See the example code.
Use is as simple as this
Map<String, String> map = new InfinityDBMap<String, String>(db); map.put("key", "hello world!"); System.out.println("value=" + map.get("key")); for (String key : map.keySet()) System.out.println("key=" + key);
The extensibility comes from the ‘nested Map’ mode, in which a new Map is constructed inside another using getMap(k):
Map<String, String> nestedMap = map.getMap("key"); nestedMap.put("sub_key", "hello world!"); System.out.println("nestedMap: " + nestedMap.get("sub_key"));
The nestedMaps are created as needed, possibly rapidly and dynamically, and they are thread-safe and immutable. They are not actually stored, because the database is actually organized as a single sorted set of variable-length ‘tuples’ (which are ‘Items’ at the engine level), and each nested Map corresponds to a prefix that selects a subset of tuples. Doing a put(k, v) on a nested Map having prefix p creates and stores tuple (p, k, v), and deletes any tuples (p, k, v, …). Because the prefix may be long with deeply nested Maps, structures can be very complex. Creativity with the nesting – hence with the prefixes – is very powerful. Here is how to store a ‘relation’ called GREETING (which is a long along with HELLO and GOODBYE for efficiency and speed):
InfinityDBMap rootMap = new InfinityDBMap<String, String>(db); InfinityDBMap greeting = rootMap.getMap(GREETINGS); InfinityDBMap alden = greeting.getMap("Alden"); alden.put(HELLO, "hello world!"); alden.put(GOODBYE, "later");
Which means “Alden” says “hello world!” as his greeting.
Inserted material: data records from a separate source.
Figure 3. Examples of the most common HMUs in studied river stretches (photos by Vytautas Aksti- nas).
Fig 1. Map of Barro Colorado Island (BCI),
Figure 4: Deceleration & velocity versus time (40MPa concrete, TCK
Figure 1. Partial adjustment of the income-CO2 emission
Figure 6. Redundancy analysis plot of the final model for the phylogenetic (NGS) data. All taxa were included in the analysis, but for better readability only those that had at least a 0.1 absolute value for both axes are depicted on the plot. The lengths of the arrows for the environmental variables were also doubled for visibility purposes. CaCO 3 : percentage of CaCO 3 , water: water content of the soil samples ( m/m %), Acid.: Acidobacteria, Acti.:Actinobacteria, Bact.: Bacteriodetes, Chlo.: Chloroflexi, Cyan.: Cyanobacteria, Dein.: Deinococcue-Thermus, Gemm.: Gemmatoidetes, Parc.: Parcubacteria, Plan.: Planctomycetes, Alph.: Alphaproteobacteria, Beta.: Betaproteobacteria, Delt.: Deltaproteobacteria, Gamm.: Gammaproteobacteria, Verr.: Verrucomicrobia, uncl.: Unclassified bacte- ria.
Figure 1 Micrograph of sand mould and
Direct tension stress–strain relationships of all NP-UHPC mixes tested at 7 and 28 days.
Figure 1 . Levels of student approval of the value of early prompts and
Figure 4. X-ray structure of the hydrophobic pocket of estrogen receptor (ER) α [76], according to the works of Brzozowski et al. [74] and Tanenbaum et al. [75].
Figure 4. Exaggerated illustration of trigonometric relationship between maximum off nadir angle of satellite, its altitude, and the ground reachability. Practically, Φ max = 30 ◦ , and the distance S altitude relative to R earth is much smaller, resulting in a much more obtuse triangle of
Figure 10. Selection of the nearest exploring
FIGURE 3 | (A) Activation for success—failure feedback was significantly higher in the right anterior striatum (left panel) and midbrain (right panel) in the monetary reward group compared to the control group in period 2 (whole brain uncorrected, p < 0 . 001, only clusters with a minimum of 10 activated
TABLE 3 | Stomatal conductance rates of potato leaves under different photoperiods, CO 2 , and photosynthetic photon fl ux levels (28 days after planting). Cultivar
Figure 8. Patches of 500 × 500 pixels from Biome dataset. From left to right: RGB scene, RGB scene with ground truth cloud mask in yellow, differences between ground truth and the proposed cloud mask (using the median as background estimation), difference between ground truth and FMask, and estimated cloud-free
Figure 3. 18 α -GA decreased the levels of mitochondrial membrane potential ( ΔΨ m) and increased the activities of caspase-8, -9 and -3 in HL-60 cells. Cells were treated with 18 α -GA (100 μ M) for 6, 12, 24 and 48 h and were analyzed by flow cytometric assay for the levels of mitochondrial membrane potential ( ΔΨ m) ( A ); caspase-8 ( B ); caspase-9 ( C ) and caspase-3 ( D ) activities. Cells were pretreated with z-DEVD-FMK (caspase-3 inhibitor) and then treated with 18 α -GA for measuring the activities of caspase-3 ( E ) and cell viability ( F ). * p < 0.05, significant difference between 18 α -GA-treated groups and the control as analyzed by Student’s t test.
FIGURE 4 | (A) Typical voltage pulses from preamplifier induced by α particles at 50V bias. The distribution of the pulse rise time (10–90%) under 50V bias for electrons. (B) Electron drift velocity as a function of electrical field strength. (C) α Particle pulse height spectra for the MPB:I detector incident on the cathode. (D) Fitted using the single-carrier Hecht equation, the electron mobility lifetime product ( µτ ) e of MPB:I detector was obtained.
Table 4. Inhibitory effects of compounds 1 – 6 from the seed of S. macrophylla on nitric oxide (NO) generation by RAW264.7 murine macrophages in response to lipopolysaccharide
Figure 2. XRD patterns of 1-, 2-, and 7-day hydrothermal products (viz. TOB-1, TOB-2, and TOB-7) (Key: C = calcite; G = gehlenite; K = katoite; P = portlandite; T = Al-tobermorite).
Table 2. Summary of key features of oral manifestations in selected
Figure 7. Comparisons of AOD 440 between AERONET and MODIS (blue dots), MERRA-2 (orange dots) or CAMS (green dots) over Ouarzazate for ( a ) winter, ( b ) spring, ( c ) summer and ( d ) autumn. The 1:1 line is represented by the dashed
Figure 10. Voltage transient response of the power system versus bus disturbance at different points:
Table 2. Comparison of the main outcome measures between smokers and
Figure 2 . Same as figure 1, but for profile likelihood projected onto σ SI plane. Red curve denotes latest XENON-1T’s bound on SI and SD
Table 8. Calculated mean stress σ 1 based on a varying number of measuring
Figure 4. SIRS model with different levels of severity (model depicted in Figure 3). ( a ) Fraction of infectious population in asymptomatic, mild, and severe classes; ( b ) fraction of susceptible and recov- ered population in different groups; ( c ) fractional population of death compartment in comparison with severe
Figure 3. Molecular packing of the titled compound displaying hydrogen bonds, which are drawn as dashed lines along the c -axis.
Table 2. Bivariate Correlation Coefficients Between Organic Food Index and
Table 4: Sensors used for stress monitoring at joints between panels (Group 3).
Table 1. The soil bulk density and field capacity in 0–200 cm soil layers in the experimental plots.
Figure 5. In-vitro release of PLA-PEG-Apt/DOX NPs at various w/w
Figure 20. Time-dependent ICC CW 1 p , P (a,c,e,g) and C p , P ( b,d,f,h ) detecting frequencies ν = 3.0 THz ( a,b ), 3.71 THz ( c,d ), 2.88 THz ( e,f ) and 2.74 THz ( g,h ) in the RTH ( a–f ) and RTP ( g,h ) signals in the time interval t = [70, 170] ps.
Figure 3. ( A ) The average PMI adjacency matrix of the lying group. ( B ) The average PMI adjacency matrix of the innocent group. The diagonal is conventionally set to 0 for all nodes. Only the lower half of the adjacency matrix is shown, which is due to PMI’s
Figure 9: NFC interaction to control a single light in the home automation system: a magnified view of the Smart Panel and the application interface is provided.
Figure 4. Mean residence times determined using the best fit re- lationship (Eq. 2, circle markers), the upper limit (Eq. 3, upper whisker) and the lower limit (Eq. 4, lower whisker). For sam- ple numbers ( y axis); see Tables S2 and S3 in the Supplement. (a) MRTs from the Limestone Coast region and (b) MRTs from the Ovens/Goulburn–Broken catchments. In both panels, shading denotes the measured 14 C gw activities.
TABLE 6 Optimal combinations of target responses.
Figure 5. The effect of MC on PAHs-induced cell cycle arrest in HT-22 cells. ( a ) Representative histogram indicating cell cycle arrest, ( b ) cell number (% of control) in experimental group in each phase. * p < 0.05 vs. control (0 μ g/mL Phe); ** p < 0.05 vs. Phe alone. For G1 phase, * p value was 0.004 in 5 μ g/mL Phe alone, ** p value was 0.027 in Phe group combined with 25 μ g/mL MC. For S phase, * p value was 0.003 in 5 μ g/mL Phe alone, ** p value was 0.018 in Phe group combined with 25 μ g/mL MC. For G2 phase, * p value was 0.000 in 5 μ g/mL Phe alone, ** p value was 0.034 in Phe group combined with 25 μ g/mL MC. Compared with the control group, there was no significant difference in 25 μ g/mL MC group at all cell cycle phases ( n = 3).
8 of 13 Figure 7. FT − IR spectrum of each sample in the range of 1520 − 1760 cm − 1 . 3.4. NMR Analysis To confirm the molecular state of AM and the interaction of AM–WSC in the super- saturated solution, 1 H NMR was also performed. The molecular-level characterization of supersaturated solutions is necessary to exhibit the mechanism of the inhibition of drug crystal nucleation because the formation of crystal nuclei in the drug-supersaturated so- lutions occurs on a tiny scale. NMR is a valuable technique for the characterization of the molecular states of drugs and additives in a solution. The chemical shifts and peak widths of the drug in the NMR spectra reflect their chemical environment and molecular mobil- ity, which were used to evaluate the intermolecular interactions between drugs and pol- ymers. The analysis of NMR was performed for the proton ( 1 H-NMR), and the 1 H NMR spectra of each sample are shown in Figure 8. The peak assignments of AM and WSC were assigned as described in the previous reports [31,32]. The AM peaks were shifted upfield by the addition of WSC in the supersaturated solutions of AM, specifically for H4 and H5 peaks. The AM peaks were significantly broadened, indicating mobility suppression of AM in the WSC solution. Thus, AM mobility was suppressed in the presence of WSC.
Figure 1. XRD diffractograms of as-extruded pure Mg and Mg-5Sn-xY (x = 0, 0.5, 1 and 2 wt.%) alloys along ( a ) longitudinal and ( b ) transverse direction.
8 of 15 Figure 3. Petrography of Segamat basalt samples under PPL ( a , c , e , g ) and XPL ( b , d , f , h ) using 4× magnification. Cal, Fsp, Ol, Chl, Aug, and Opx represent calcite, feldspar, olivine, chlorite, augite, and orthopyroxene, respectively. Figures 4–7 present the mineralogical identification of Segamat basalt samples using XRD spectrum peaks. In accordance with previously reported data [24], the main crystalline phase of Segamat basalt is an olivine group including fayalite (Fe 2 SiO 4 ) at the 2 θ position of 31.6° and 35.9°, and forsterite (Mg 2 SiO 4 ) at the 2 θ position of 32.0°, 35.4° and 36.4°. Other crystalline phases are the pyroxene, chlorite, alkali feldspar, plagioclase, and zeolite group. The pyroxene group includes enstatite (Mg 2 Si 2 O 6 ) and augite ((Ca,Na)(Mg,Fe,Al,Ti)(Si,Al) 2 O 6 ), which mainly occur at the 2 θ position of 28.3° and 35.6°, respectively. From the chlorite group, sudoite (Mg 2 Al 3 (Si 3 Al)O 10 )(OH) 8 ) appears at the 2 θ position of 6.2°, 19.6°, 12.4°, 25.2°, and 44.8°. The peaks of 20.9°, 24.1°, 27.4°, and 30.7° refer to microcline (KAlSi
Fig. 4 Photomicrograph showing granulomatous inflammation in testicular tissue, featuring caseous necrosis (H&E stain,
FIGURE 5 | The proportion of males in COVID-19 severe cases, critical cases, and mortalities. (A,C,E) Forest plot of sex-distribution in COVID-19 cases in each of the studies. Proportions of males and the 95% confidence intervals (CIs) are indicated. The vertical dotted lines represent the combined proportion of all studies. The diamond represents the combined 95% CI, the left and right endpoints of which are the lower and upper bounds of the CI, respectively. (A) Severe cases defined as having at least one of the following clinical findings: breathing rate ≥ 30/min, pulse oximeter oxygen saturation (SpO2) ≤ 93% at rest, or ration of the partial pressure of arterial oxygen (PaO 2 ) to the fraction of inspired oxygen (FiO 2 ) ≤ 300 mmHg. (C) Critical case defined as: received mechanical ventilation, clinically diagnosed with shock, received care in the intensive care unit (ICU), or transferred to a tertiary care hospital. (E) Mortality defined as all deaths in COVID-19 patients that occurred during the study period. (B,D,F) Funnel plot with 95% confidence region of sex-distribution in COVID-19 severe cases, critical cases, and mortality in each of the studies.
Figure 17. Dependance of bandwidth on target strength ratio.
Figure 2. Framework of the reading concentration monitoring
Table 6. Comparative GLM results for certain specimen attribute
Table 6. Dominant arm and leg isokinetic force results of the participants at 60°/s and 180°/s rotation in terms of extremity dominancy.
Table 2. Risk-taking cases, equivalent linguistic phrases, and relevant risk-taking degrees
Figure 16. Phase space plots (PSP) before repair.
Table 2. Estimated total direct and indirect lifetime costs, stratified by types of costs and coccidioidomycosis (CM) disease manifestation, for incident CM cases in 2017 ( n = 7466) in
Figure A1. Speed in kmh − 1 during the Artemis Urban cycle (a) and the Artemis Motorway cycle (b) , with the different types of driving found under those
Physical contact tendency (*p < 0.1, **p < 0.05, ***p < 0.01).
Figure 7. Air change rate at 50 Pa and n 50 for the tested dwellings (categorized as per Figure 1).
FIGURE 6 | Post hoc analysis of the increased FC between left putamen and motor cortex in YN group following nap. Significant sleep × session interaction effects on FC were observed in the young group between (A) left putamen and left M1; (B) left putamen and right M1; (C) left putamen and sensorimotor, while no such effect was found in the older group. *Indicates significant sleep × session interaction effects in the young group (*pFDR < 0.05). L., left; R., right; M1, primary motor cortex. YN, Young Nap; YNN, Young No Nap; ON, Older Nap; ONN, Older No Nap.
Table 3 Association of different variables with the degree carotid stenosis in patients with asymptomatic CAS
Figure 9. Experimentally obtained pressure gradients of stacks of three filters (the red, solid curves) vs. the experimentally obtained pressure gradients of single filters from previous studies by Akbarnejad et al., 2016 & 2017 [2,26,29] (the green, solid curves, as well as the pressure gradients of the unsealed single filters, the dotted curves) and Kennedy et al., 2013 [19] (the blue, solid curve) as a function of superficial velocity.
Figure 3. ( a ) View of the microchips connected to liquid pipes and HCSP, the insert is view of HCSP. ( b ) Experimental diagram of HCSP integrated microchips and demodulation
More complex structures are easy. If we want a complex structure like a street address inside ADDRESS:
alden.getMap(ADDRESS).put(STREET, "243 my street"e); alden.getMap(ADDRESS).put(STATE, "my state");
Better yet, we can use multi-value Maps and Sets interchangeably either designed-in initially or as a future extension:
alden.getSet(CREDIT_CARD).add(12345); alden.getSet(CREDIT_CARD).add(54321); for (Object card : alden.getSet(CREDIT_CARD)) System.out.println("card: " + card);
It is possible to extend a Set to become a Map if further structure is desired for future-proofing.
Look into src/com/infinitydb/map/db/MapHelloWorld.java for the basics and much more, including demos of hierarchical, JSON, and XML printers.